- _Problem_: Write the listing out again word for word, leaving each picture behind.

- _Available data_:
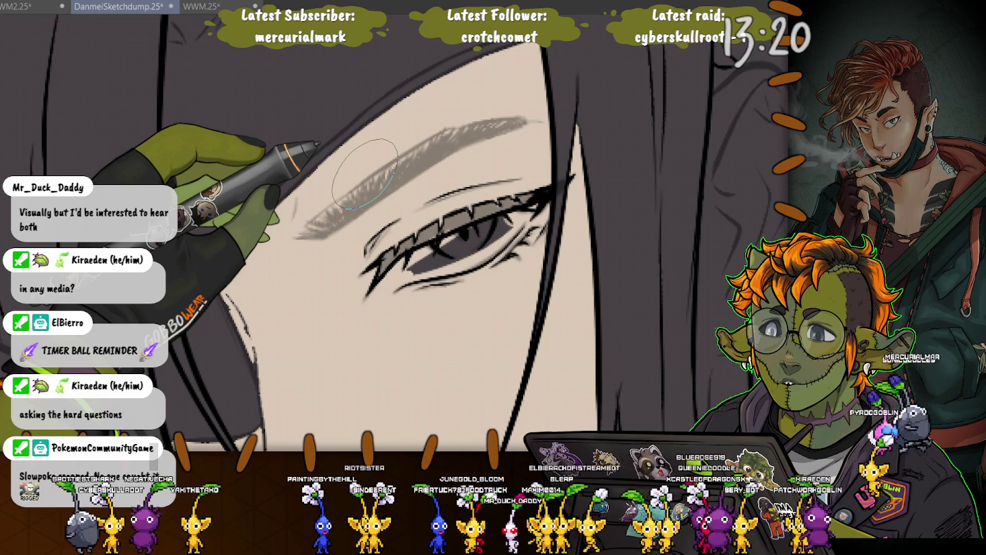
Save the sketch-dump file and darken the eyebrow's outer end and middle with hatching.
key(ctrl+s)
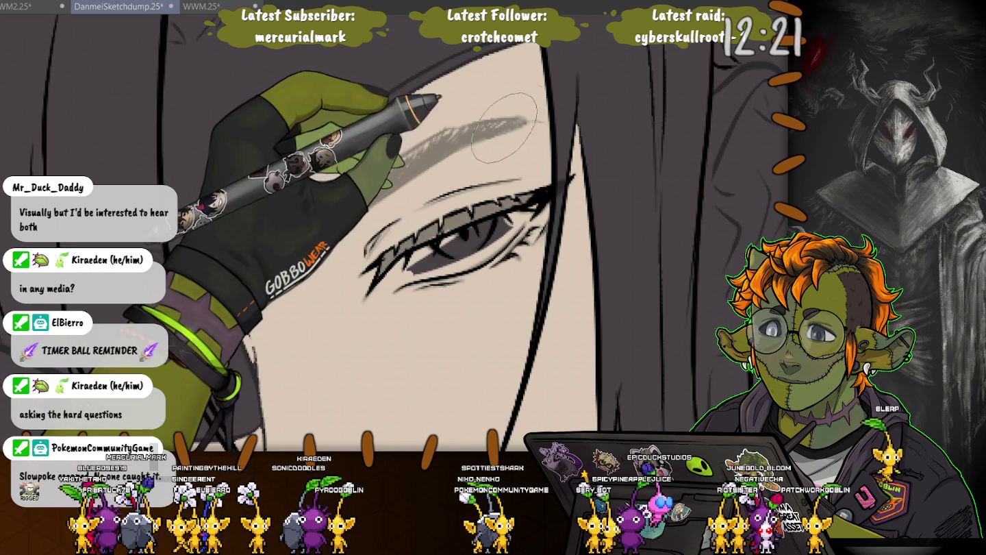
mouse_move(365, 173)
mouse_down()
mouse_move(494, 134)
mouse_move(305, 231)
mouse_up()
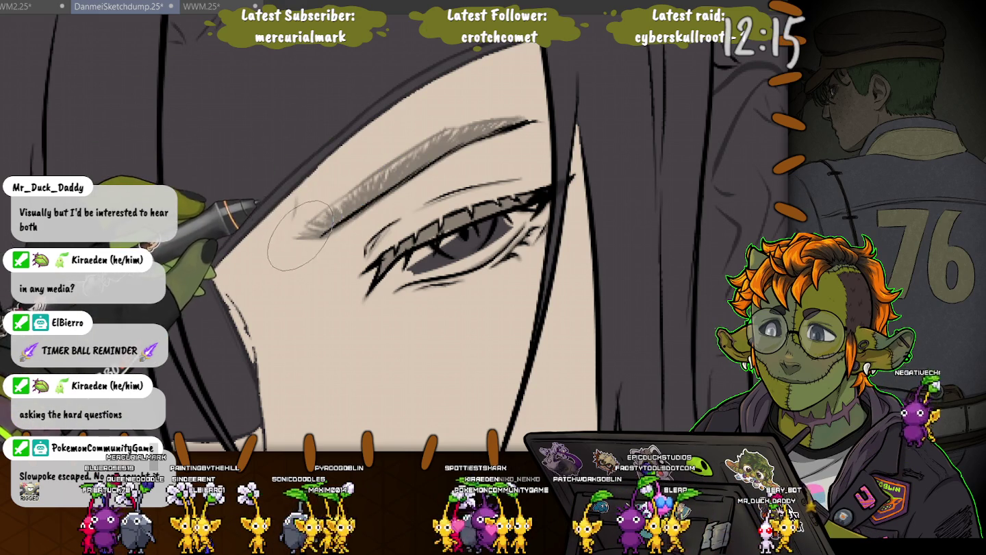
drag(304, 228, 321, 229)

- _Answer box_:
Save the sketch-dump file and darken the eyebrow's outer end and middle with hatching.
key(ctrl+s)
mouse_move(365, 173)
mouse_down()
mouse_move(494, 134)
mouse_move(305, 231)
mouse_up()
drag(304, 228, 321, 229)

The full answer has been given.